WHAT YOU NEED TO DO
Rewrite the lines of the records below as a Markdown table with the columns "No." and "Text", one row per line, skipping blank lines. Leave the pictures out.

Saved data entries
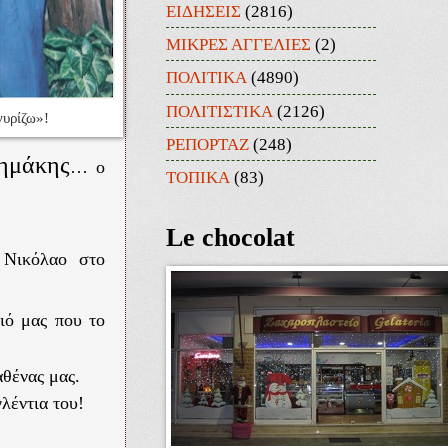
ΕΙΔΗΣΕΙΣ
(2816)
ΜΙΚΡΕΣ ΑΓΓΕΛΙΕΣ
(2)
ΠΟΛΙΤΙΚΑ
(4890)
ΠΟΛΙΤΙΣΤΙΚΑ
(2126)
υρίζω»!
ΡΕΠΟΡΤΑΖ
(248)
ημάκης
… ο
ΤΟΠΙΚΑ
(83)
Le chocolat
 Νικόλαο στο
ιό μας που το
αθένας μας.
λέντια του!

ANSWER BELOW
| No. | Text |
|---|---|
| 1 | ΕΙΔΗΣΕΙΣ |
| 2 | (2816) |
| 3 | ΜΙΚΡΕΣ ΑΓΓΕΛΙΕΣ |
| 4 | (2) |
| 5 | ΠΟΛΙΤΙΚΑ |
| 6 | (4890) |
| 7 | ΠΟΛΙΤΙΣΤΙΚΑ |
| 8 | (2126) |
| 9 | υρίζω»! |
| 10 | ΡΕΠΟΡΤΑΖ |
| 11 | (248) |
| 12 | ημάκης |
| 13 | … ο |
| 14 | ΤΟΠΙΚΑ |
| 15 | (83) |
| 16 | Le chocolat |
| 17 |  Νικόλαο στο |
| 18 | ιό μας που το |
| 19 | αθένας μας. |
| 20 | λέντια του! |